Remarks
Ambassador Bonnie D. Jenkins
Coordinator for Threat Reduction Programs
Washington, DC
March 5, 2012


Welcome to the United States Government webpage for the 2012 Nuclear Security Summit. I am Ambassador Bonnie Jenkins, the U.S. Department of State Coordinator for Threat Reduction Programs.

In April, 2009, during a speech in Prague, President Obama shared his vision for a world without nuclear weapons, free from the threat of nuclear terrorism, and united in our approach toward shared nuclear security goals. He also said that nuclear terrorism is, “the most immediate and extreme threat to global security” and that the United States would host a nuclear security summit within the next year.

The Nuclear Security Summit in April, 2010 in Washington, DC, was the largest gathering of world leaders convened by a U.S. president since the founding of the United Nations. More than 47 nations achieved consensus on three key areas: First, The danger of nuclear terrorism is one of the greatest threats to our collective security. Second, terrorist networks such as al Qaeda have tried to acquire the material for a nuclear weapon, and if they ever succeeded, they would surely use it. Third, were they to do so, it would be a catastrophe for the world -- causing extraordinary loss of life, and striking a major blow to global peace and stability.

At the end of the 2010 Summit, participants issued a communiqué that committed leaders to principles of nuclear security. It also launched a Summit Work Plan, as guidance for national and international actions to carry out Communiqué pledges.

In addition to the Communiqué and Work Plan, several nations made significant commitments at the Summit, which will strengthen the global effort to maintain nuclear security and nonproliferation.

Recognizing the importance of the Summit process and that its goals require a long-term commitment, the Republic of Korea will host the next Nuclear Security Summit in Seoul on March 26 and 27.
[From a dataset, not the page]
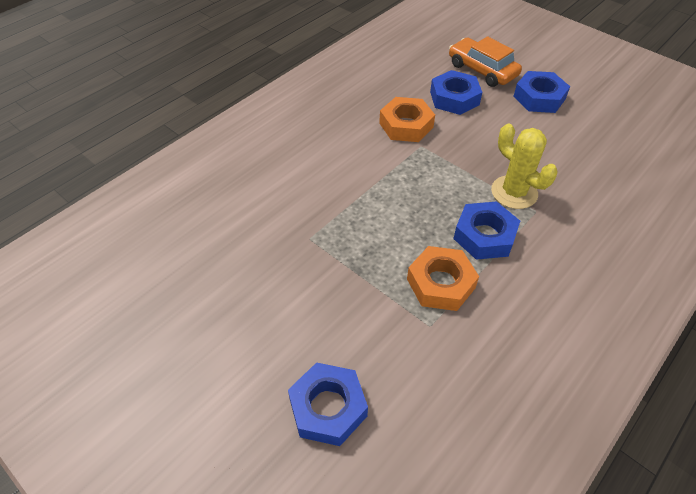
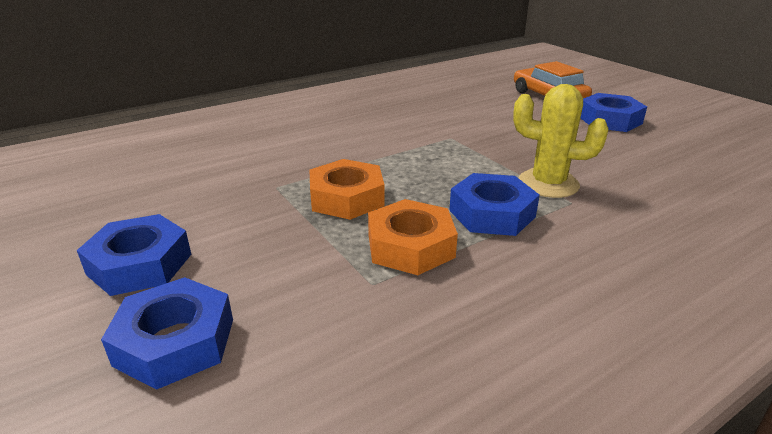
camera: 15 degrees right, 20 degrees down
(406, 125) = (442, 122): orange nut -> orange nut (346, 198)
(454, 98) = (507, 111): blue nut -> blue nut (140, 264)
(514, 192) = (548, 184): yellow cactus -> yellow cactus turned 45 degrees counterclockwise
The Seoul Summit will continue efforts made at the 2010 Washington Summit to provide a forum for leaders to engage with each other and reinforce our commitment at the highest levels to securing nuclear materials. The Nuclear Security Summit process helps strengthen President Obama’s nonproliferation agenda and reduce the risk of nuclear terrorism.

The United States welcomes the opportunity to engage the international community at the Summit on this important challenge.